BEGIN RECORDS SUPPLIED

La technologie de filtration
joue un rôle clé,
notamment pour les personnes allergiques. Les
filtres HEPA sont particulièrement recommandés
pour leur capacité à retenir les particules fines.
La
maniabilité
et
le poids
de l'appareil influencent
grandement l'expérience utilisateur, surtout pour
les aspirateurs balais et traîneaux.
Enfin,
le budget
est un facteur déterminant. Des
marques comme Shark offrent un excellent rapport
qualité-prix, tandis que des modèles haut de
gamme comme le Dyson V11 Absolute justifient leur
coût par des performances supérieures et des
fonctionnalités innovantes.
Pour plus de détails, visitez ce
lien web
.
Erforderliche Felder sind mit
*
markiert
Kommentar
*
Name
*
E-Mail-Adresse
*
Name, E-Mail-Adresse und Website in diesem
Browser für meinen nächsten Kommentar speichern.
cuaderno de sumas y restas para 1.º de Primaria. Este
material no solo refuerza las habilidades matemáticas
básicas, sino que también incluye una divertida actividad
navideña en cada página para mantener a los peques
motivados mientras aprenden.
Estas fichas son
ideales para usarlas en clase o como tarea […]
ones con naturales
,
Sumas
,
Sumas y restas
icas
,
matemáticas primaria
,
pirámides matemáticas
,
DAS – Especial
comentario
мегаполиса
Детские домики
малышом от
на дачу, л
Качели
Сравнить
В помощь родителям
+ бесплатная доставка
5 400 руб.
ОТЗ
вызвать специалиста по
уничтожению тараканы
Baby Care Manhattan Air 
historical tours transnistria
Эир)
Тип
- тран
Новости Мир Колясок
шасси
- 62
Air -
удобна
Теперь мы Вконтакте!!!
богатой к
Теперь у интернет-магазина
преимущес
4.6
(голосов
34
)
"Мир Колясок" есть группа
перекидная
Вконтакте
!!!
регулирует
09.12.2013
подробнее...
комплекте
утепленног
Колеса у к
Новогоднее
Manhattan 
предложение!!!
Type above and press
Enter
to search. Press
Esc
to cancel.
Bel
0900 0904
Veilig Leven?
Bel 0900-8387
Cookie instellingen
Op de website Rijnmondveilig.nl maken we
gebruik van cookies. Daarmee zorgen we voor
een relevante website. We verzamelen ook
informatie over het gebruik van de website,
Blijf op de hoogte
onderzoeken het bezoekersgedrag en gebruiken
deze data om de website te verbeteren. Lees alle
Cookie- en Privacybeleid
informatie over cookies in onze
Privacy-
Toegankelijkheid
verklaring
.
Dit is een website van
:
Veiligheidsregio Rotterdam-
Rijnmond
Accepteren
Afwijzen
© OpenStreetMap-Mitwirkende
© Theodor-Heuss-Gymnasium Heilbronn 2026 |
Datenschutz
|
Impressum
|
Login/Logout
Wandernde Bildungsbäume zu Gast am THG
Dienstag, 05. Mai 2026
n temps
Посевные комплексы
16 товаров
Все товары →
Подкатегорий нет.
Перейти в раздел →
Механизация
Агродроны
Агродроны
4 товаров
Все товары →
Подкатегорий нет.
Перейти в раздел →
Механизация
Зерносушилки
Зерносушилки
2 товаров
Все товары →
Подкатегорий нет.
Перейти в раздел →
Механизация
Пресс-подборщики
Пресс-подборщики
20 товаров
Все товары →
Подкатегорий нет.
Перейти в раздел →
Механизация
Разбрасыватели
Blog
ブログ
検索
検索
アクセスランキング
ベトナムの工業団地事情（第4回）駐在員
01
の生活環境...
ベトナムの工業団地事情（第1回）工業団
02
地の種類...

END RECORDS SUPPLIED

_EXERCISE DETAILS_. Retype every record exactly, omitting nothing.

_ANSWER BELOW_.
La technologie de filtration
joue un rôle clé,
notamment pour les personnes allergiques. Les
filtres HEPA sont particulièrement recommandés
pour leur capacité à retenir les particules fines.
La
maniabilité
et
le poids
de l'appareil influencent
grandement l'expérience utilisateur, surtout pour
les aspirateurs balais et traîneaux.
Enfin,
le budget
est un facteur déterminant. Des
marques comme Shark offrent un excellent rapport
qualité-prix, tandis que des modèles haut de
gamme comme le Dyson V11 Absolute justifient leur
coût par des performances supérieures et des
fonctionnalités innovantes.
Pour plus de détails, visitez ce
lien web
.
Erforderliche Felder sind mit
*
markiert
Kommentar
*
Name
*
E-Mail-Adresse
*
Name, E-Mail-Adresse und Website in diesem
Browser für meinen nächsten Kommentar speichern.
cuaderno de sumas y restas para 1.º de Primaria. Este
material no solo refuerza las habilidades matemáticas
básicas, sino que también incluye una divertida actividad
navideña en cada página para mantener a los peques
motivados mientras aprenden.
Estas fichas son
ideales para usarlas en clase o como tarea […]
ones con naturales
,
Sumas
,
Sumas y restas
icas
,
matemáticas primaria
,
pirámides matemáticas
,
DAS – Especial
comentario
мегаполиса
Детские домики
малышом от
на дачу, л
Качели
Сравнить
В помощь родителям
+ бесплатная доставка
5 400 руб.
ОТЗ
вызвать специалиста по
уничтожению тараканы
Baby Care Manhattan Air 
historical tours transnistria
Эир)
Тип
- тран
Новости Мир Колясок
шасси
- 62
Air -
удобна
Теперь мы Вконтакте!!!
богатой к
Теперь у интернет-магазина
преимущес
4.6
(голосов
34
)
"Мир Колясок" есть группа
перекидная
Вконтакте
!!!
регулирует
09.12.2013
подробнее...
комплекте
утепленног
Колеса у к
Новогоднее
Manhattan 
предложение!!!
Type above and press
Enter
to search. Press
Esc
to cancel.
Bel
0900 0904
Veilig Leven?
Bel 0900-8387
Cookie instellingen
Op de website Rijnmondveilig.nl maken we
gebruik van cookies. Daarmee zorgen we voor
een relevante website. We verzamelen ook
informatie over het gebruik van de website,
Blijf op de hoogte
onderzoeken het bezoekersgedrag en gebruiken
deze data om de website te verbeteren. Lees alle
Cookie- en Privacybeleid
informatie over cookies in onze
Privacy-
Toegankelijkheid
verklaring
.
Dit is een website van
:
Veiligheidsregio Rotterdam-
Rijnmond
Accepteren
Afwijzen
© OpenStreetMap-Mitwirkende
© Theodor-Heuss-Gymnasium Heilbronn 2026 |
Datenschutz
|
Impressum
|
Login/Logout
Wandernde Bildungsbäume zu Gast am THG
Dienstag, 05. Mai 2026
n temps
Посевные комплексы
16 товаров
Все товары →
Подкатегорий нет.
Перейти в раздел →
Механизация
Агродроны
Агродроны
4 товаров
Все товары →
Подкатегорий нет.
Перейти в раздел →
Механизация
Зерносушилки
Зерносушилки
2 товаров
Все товары →
Подкатегорий нет.
Перейти в раздел →
Механизация
Пресс-подборщики
Пресс-подборщики
20 товаров
Все товары →
Подкатегорий нет.
Перейти в раздел →
Механизация
Разбрасыватели
Blog
ブログ
検索
検索
アクセスランキング
ベトナムの工業団地事情（第4回）駐在員
01
の生活環境...
ベトナムの工業団地事情（第1回）工業団
02
地の種類...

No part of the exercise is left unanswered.